Covid-19 has undeniably hit the NHS hard in the UK, and in general there has been an acceleration towards making telemedicine an integral part of healthcare. Whether you’re an insurer offering private plans, or an employer offering benefits, the rise of online GPs, clinics and diagnosis has been a massive help during the pandemic.
But what are the data risks surrounding online healthcare? BAE Systems, specialists in cyber security, data protection and insurer protection, offer some insights.
This pandemic has required a radical rethink on healthcare provision, driving an unprecedented expansion of telemedicine and a growing recognition of its life-saving potential. However there are concerns that safety and privacy could be compromised by rapid deregulation.
There is now close regulatory attention being paid to things like telemedicine and that’s understandable, as medical information is something which most people wish to keep private. Regulators have said that doctors must maintain the same standards of care when treating a patient through telemedicine as they would when offering treatments face to face.
Some also offer specific guidance around telemedicine, for example maintaining digital patient records and maintaining confidentiality. This is absolutely essential when storing patient video from a recorded call, or photos emailed to the local clinic, so we can expect further guidance from regulators and new laws.

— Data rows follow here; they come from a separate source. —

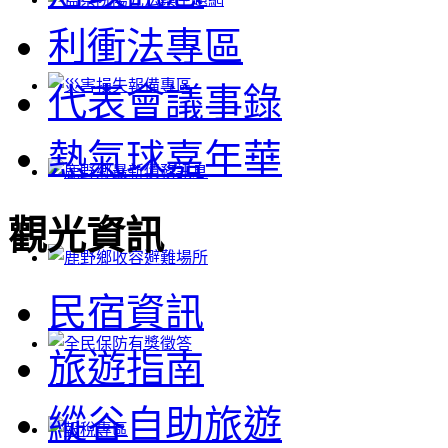
利衝法專區
代表會議事錄
熱氣球嘉年華
觀光資訊
民宿資訊
旅遊指南
縱谷自助旅遊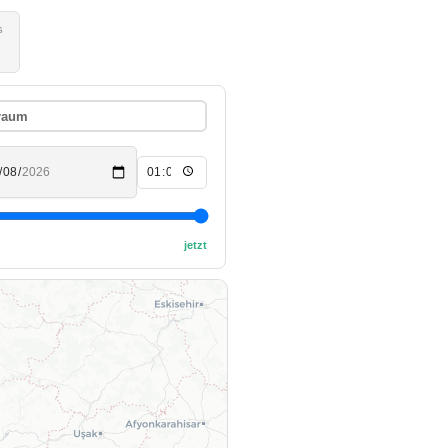
s
traum
jetzt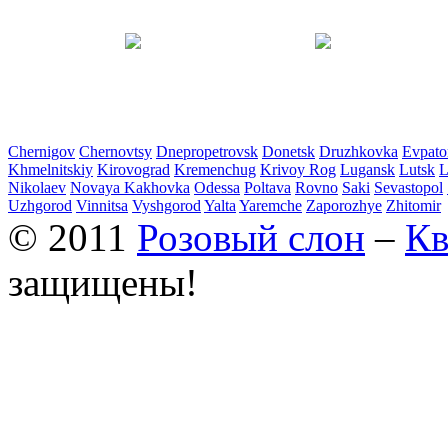
Chernigov
Chernovtsy
Dnepropetrovsk
Donetsk
Druzhkovka
Evpato
Khmelnitskiy
Kirovograd
Kremenchug
Krivoy Rog
Lugansk
Lutsk
L
Nikolaev
Novaya Kakhovka
Odessa
Poltava
Rovno
Saki
Sevastopol
Uzhgorod
Vinnitsa
Vyshgorod
Yalta
Yaremche
Zaporozhye
Zhitomir
© 2011
Розовый слон
–
Кв
защищены!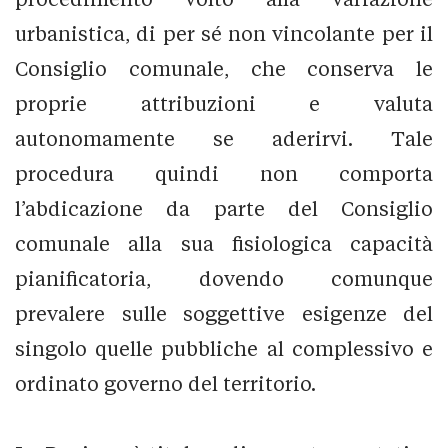
urbanistica, di per sé non vincolante per il
Consiglio comunale, che conserva le
proprie attribuzioni e valuta
autonomamente se aderirvi. Tale
procedura quindi non comporta
l’abdicazione da parte del Consiglio
comunale alla sua fisiologica capacità
pianificatoria, dovendo comunque
prevalere sulle soggettive esigenze del
singolo quelle pubbliche al complessivo e
ordinato governo del territorio.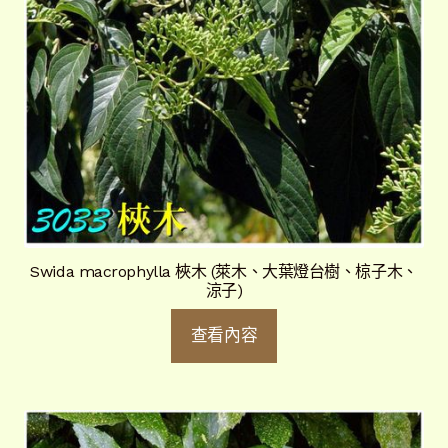
Swida macrophylla 梜木 (萊木、大葉燈台樹、椋子木、
涼子)
查看內容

RANSOMWARE, PHISHING AND MORE RISKS
Earlier this summer Healthcare IT News in the US reported that a hospital in Colorado had suffered a ransomware attack, when patient records were effectively hidden from the hospital by the malicious actor. That meant that some patients digital files from 2012-2017 were inaccessible, which obviously creates a problem for any medical centre, insurance provider or an intermediary involved in that insured treatment chain.
In the UK this year the Blackbaud data breach saw many patient records, plus student information, being held to ransom. Many of the records involved people seeking help for mental health and anxiety, so the data is particularly sensitive. Charities and Universities involved had to issue statements and offer support after the incident and this highlights the multi-agency admin that often occurs in the wake of an attack.

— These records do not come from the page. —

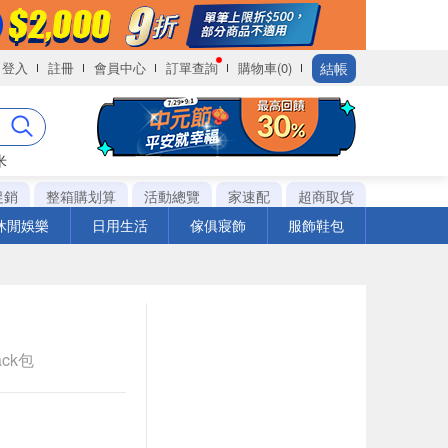
結帳
登入
註冊
會員中心
訂單查詢
購物車(0)
米
促銷
整箱購划算
活動總覽
家速配
超商取貨
休閒娛樂
日用生活
傢俱寢飾
服飾鞋包
ack包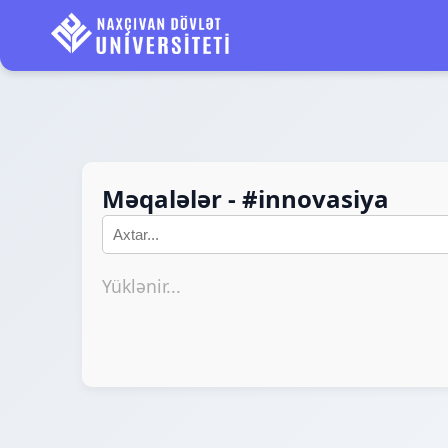
Məqalələr - #innovasiya
Yüklənir...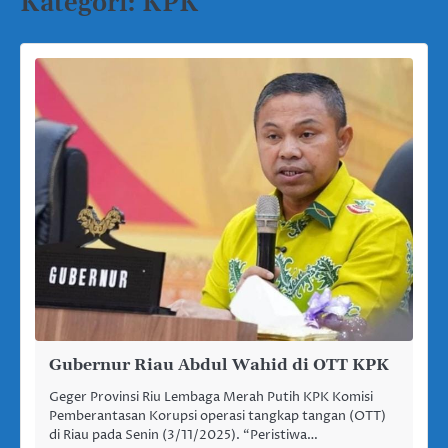
Kategori:
KPK
Gubernur Riau Abdul Wahid di OTT KPK
Geger Provinsi Riu Lembaga Merah Putih KPK Komisi
Pemberantasan Korupsi operasi tangkap tangan (OTT)
di Riau pada Senin (3/11/2025). “Peristiwa…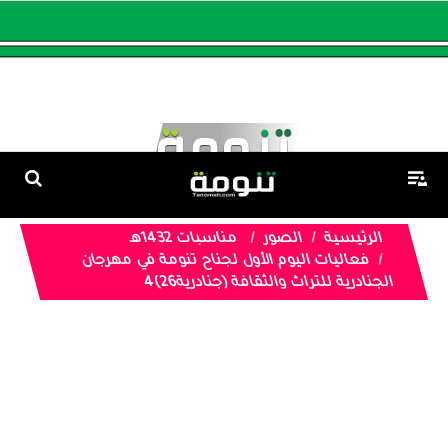
الرئيسية
الصور
مناسبات 1432هـ
فعاليات اليوم الأول لجناح تنومة في مهرجان
الجنادرية للتراث والثقافة (جنادرية26)4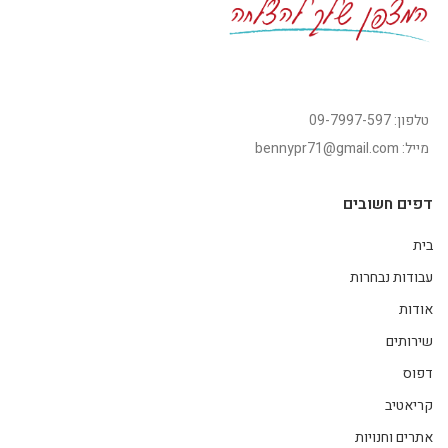
טלפון: 09-7997-597
מייל: bennypr71@gmail.com
דפים חשובים
בית
עבודות נבחרות
אודות
שירותים
דפוס
קריאטיב
אתרים וחנויות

Insurers and brokers need to make everyone aware in all sectors of healthcare and wellness services about the risks they face. This means that public sector bodies, NGOs and charities can tailor the cover they need, based on the risks.
With a younger generation already familiar with Zoom, Teams or other video call tech, there is still a strong set of reasons for informing everyone involved about the cyber risks that surround online consultations.
KEEPING TABS IN REAL TIME
For every insurer, healthcare provider or even freelance consultant, there’s no better way to keep up-to-date on the latest phishing, data breaches or ransomware attacks that gaining insights from a specialist in that very risk.
Brokers and insurers have an opportunity to be on the right side here, as they can use AI to track emerging threats in different parts of the world, or even within particular health sectors, and then send automated alerts to policyholders.
Healthcare professionals also need to remember the basics; make sure your anti-virus software is live, and being updated. Use the latest patient ID verification techniques and be careful with photo or other emailed attachments.
Online healthcare has so much to offer, especially as AI is getting better at offering basic diagnostic advice online, effectively acting as a triage in real-time. But that instant online connection, and ongoing exchange of highly sensitive data, which forms part of every GP or consultant appointment, needs to be 100% secure. With the data stored in a fully compliant system too, with third party access verified and checked at every step of the way.
In markets like the litigious USA, there is a great deal at risk financially, and in terms of reputational damage, if things go wrong. Which is why online patient care is an area where there is no substitute for in-depth expertise.